I gave her a break for a month. And then I told her that I no longer had diapers for her, she’d have to use underwear. I had resolved to stay home for as long as it took for her to decide she’d stay dry. After 2 days of pee pee accidents, she got it. Pull-ups did NOT work. She could have cared less if she pee pee’d in those fancy diapers.

She also watched her trained sister get to choose 1 m&m each time she went potty. Ella grew jealous. The combination of watching twin sister get a treat, not wanting to have pee pee on her got her trained.

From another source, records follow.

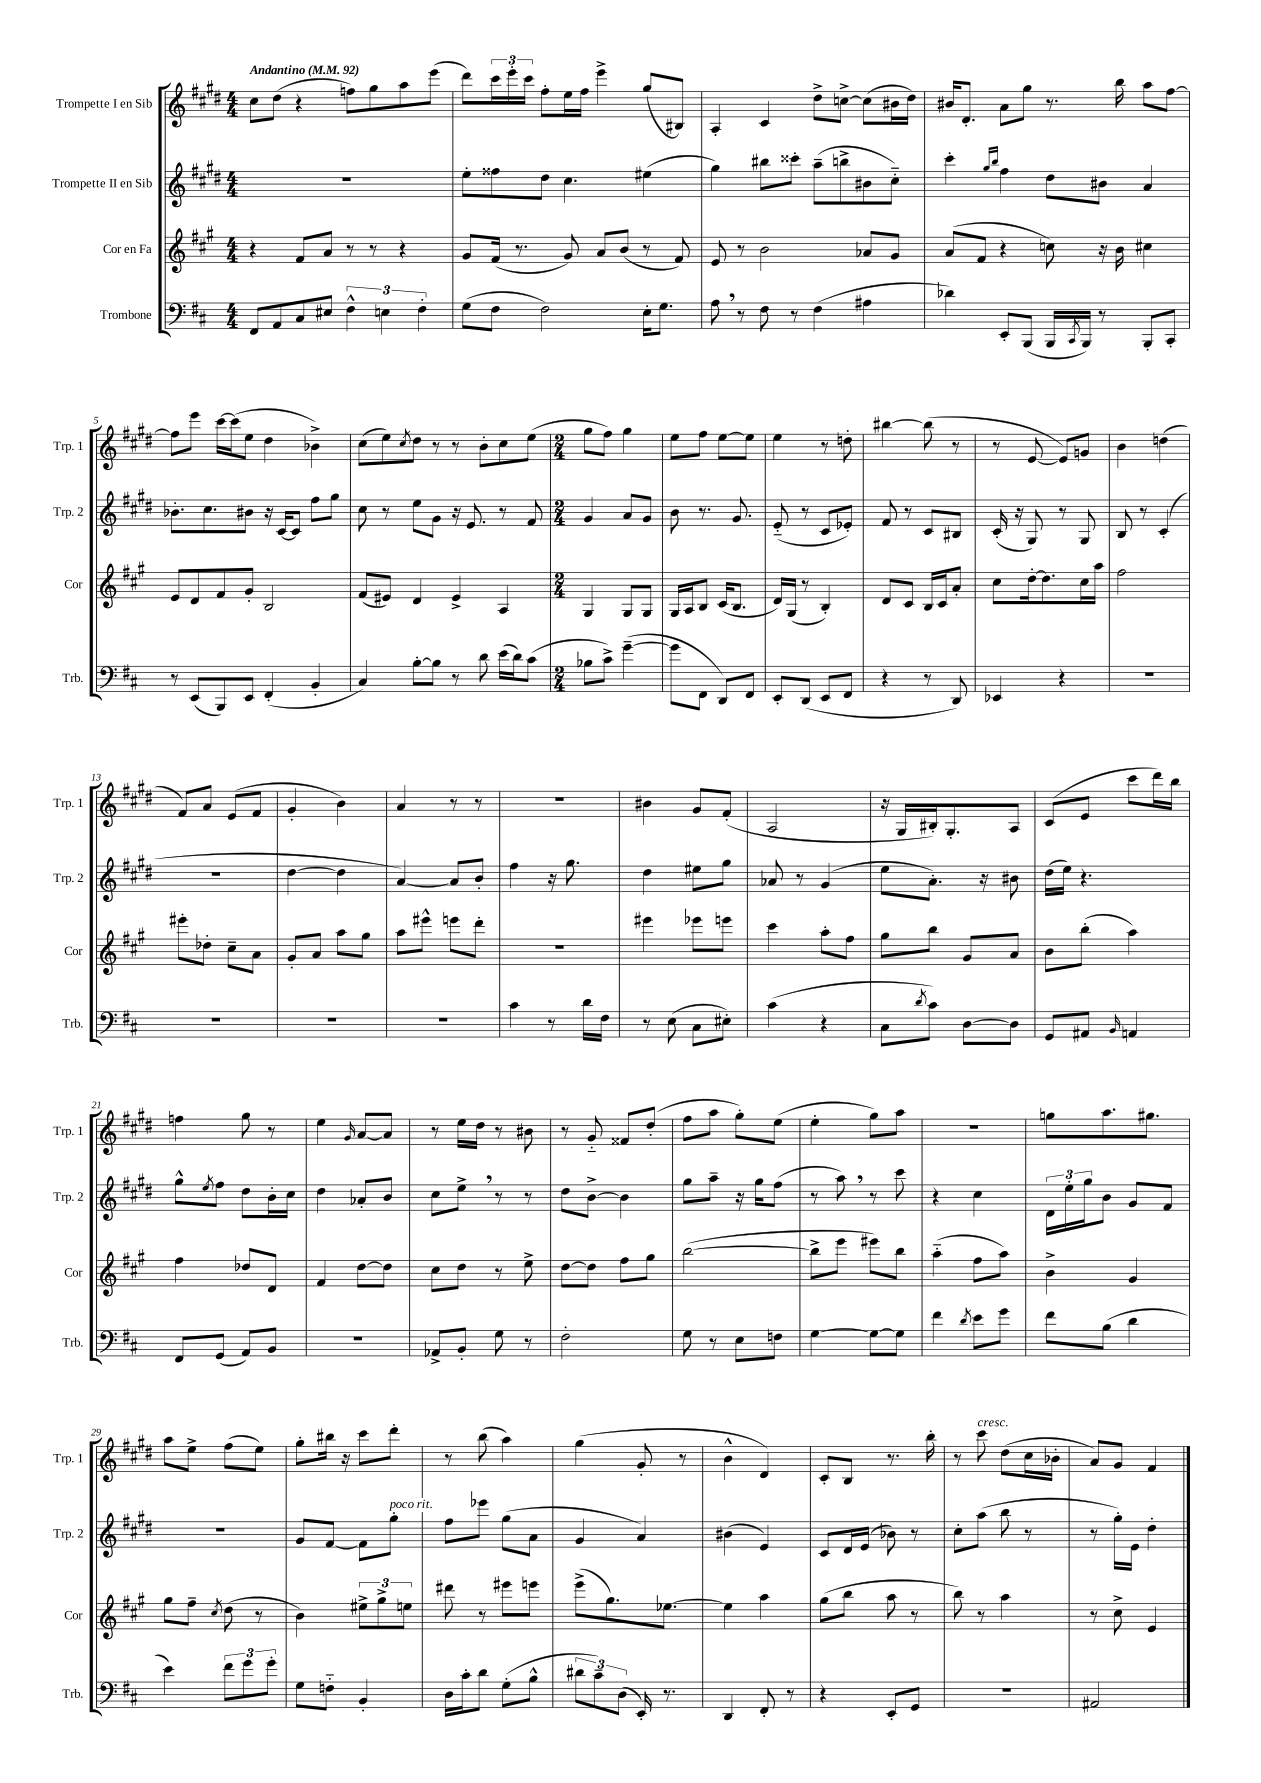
<<
\new StaffGroup <<
\new Staff = "s0" \with { instrumentName = "Trompette I en Sib" shortInstrumentName = "Trp. 1" } {
    \clef treble \key e \major \numericTimeSignature \time 4/4 \tempo "Andantino" 4 = 92
    cis''8 dis''8( r4 f''8) gis''8 a''8 e'''8( |
    dis'''8) \tuplet 3/2 { cis'''16 e'''16-. cis'''16 } fis''8-. e''16 fis''16 e'''4-> gis''8( bis8) |
    a4-. cis'4 dis''8-> c''8~-> c''8( bis'16 dis''16) |
    bis'16 dis'8.-. a'8 gis''8 r8. b''16 a''8 fis''8~ |
    fis''8 e'''8 cis'''16~ cis'''16( e''8 dis''4 bes'4->) |
    cis''8( e''8) \acciaccatura { cis''8 } dis''8 r8 r8 b'8-. cis''8 e''8( |
    \numericTimeSignature \time 2/4 gis''8 fis''8) gis''4 |
    e''8 fis''8 e''8~ e''8 |
    e''4 r8 d''8-. |
    bis''4~ bis''8( r8 |
    r8 e'8~ e'8) g'8 |
    b'4 d''4( |
    fis'8) a'8 e'8( fis'8 |
    gis'4-. b'4) |
    a'4 r8 r8 |
    R2 |
    bis'4 gis'8 fis'8-.( |
    a2 |
    r16 gis16 bis16-.) gis8.-. a8 |
    cis'8( e'8 cis'''8 dis'''16) b''16 |
    f''4 gis''8 r8 |
    e''4 \grace { gis'16 } a'8~ a'8 |
    r8 e''16 dis''16 r8 bis'8 |
    r8 gis'8-_ fisis'8 dis''8-.( |
    fis''8 a''8 gis''8-.) e''8( |
    e''4-. gis''8) a''8 |
    R2 |
    g''8 a''8. gis''8. |
    a''8 e''8-> fis''8( e''8) |
    gis''8-. bis''16 r16 cis'''8 dis'''8-. |
    r8 b''8( a''4) |
    gis''4( gis'8-. r8 |
    b'4-^ dis'4) |
    cis'8-. b8 r8. b''16-. |
    r8 cis'''8^\markup { \italic "cresc." } dis''8( cis''16 bes'16-. |
    a'8) gis'8 fis'4 \bar "|." |
}
\new Staff = "s1" \with { instrumentName = "Trompette II en Sib" shortInstrumentName = "Trp. 2" } {
    \clef treble \key e \major \numericTimeSignature \time 4/4
    r1 |
    e''8-. fisis''8 dis''8 cis''4. eis''4( |
    gis''4) bis''8 cisis'''8-. a''8--( b''8-> bis'8 cis''8-_) |
    cis'''4-. \grace { gis''16 b''16 } fis''4 dis''8 bis'8 a'4 |
    bes'8.-. cis''8. bis'8 r16 cis'16~ cis'8 fis''8 gis''8 |
    cis''8 r8 e''8 gis'8 r16 e'8. r8 fis'8 |
    \numericTimeSignature \time 2/4 gis'4 a'8 gis'8 |
    b'8 r8. gis'8. |
    e'8-_( r8 cis'8 ees'8-.) |
    fis'8 r8 cis'8 bis8 |
    cis'16-.( r16 gis8) r8 gis8 |
    b8 r8 cis'4-.( |
    R2 |
    dis''4~ dis''4 |
    a'4~) a'8 b'8-. |
    fis''4 r16 gis''8. |
    dis''4 eis''8 gis''8 |
    aes'8 r8 gis'4( |
    e''8 a'8.-.) r16 bis'8 |
    dis''16( e''16) r4. |
    gis''8-^ \acciaccatura { e''8 } fis''8 dis''8 b'16-. cis''16 |
    dis''4 aes'8-. b'8 |
    cis''8 e''8-> \breathe r8 r8 |
    dis''8 b'8~-> b'4 |
    gis''8 a''8-- r16 gis''16 fis''8( |
    r8 a''8) \breathe r8 cis'''8 |
    r4 cis''4 |
    \tuplet 3/2 { dis'16 e''16-. gis''16 } b'8 gis'8 fis'8 |
    R2 |
    gis'8 fis'8~ fis'8 gis''8-.^\markup { \italic "poco rit." } |
    fis''8 ees'''8 gis''8( a'8 |
    gis'4 a'4) |
    bis'4( e'4) |
    cis'8 dis'16 e'16( bes'8) r8 |
    cis''8-. a''8( b''8 r8 |
    r8 gis''16-.) e'16 dis''4-. \bar "|." |
}
\new Staff = "s2" \with { instrumentName = "Cor en Fa" shortInstrumentName = "Cor" } {
    \clef treble \key a \major \numericTimeSignature \time 4/4
    r4 fis'8 a'8 r8 r8 r4 |
    gis'8 fis'16( r8. gis'8) a'8 b'8( r8 fis'8) |
    e'8 r8 b'2 aes'8 gis'8 |
    a'8( fis'8 r4 c''8) r16 b'16 cis''4 |
    e'8 d'8 fis'8 gis'8-. b2 |
    fis'8( eis'8) d'4 eis'4-> a4 |
    \numericTimeSignature \time 2/4 gis4 gis8 gis8 |
    gis16 a16 b8 cis'16( b8. |
    d'16) gis16( r8 b4-.) |
    d'8 cis'8 b16 cis'16 a'8-. |
    cis''8 d''16~-. d''8. cis''16 a''16 |
    fis''2 |
    eis'''8-. des''8-. cis''8-- a'8 |
    gis'8-. a'8 a''8 gis''8 |
    a''8 eis'''8-^ e'''8 d'''8-. |
    r2 |
    eis'''4 ees'''8 e'''8 |
    cis'''4 a''8-. fis''8 |
    gis''8 b''8 gis'8 a'8 |
    b'8 b''8-.( a''4) |
    fis''4 des''8 d'8 |
    fis'4 d''8~ d''8 |
    cis''8 d''8 r8 e''8-> |
    d''8~ d''8 fis''8 gis''8 |
    b''2~( |
    b''8-> e'''8 eis'''8) b''8 |
    a''4-_( fis''8 a''8) |
    b'4-> gis'4 |
    gis''8 fis''8-- \acciaccatura { cis''8 } d''8( r8 |
    b'4) \tuplet 3/2 { eis''8-> gis''8-> e''8 } |
    dis'''8 r8 eis'''8 e'''8 |
    e'''8->( gis''8.) ees''8.~ |
    ees''4 a''4 |
    gis''8( b''8 a''8 r8 |
    b''8) r8 a''4 |
    r8 cis''8-> e'4 \bar "|." |
}
\new Staff = "s3" \with { instrumentName = "Trombone" shortInstrumentName = "Trb." } {
    \clef bass \key d \major \numericTimeSignature \time 4/4
    fis,8 a,8 cis8 eis8 \tuplet 3/2 { fis4-^ e4 fis4-. } |
    g8( fis8 fis2) e16-. g8. |
    a8 \breathe r8 fis8 r8 fis4( ais4 |
    des'4) e,8-. b,,8( b,,16 \acciaccatura { cis,8 } b,,16) r8 b,,8-. cis,8-. |
    r8 e,8( b,,8) e,8 fis,4-.( b,4-. |
    cis4) b8~-. b8 r8 d'8 e'16( d'16) cis'8( |
    \numericTimeSignature \time 2/4 bes8 cis'8->) g'4~--( |
    g'8 fis,8 d,8) fis,8 |
    e,8-. d,8( e,8 fis,8 |
    r4 r8 d,8) |
    ees,4 r4 |
    R2 |
    R2 |
    R2 |
    R2 |
    cis'4 r8 d'16 fis16 |
    r8 e8( cis8 eis8-.) |
    cis'4( r4 |
    cis8 \acciaccatura { d'8 } cis'8) d8~ d8 |
    g,8 ais,8 \grace { b,16 } a,4 |
    fis,8 g,8( a,8) b,8 |
    r2 |
    aes,8-> b,8-. g8 r8 |
    fis2-. |
    g8 r8 e8 f8 |
    g4~ g8~ g8 |
    fis'4 \acciaccatura { d'8 } e'8 g'8 |
    fis'8 b8( d'4 |
    e'4) \tuplet 3/2 { fis'8 g'8 g'8-. } |
    g8 f8-_ b,4-. |
    d16 cis'16-. d'8 g8-.( b8-^ |
    \tuplet 3/2 { dis'8 cis'8--) d8( } e,16-.) r8. |
    d,4 fis,8-. r8 |
    r4 e,8-. g,8 |
    r2 |
    ais,2 \bar "|." |
}
>>
>>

The pooping was a whole other deal. She said it was scarey to poop in the potty, but we just kept trying. We didn’t shame her for poopy pants, but talked about being disappointed that she didn’t stay “clean and dry.” We also upped the reward to an immediate drive to the gas station to buy a sucker of her choice. That worked. I knew she loved going to the gas station and getting a sucker – it was a rare treat and something that she saw her sister do, and it broke her heart when she got left out one time.

So, if he is showing signs of readiness, find that x-factor for him when it comes to a motivator. maybe that will help.

But, yes, it’s a delicate balance of not turning the whole thing into a power struggle. Very difficult.

Sorry this was long. I’ve been writing parenting/potty training articles lately and guess I had more to share than I thought. Good luck. Thanks for sharing your family in your blog. Very cute.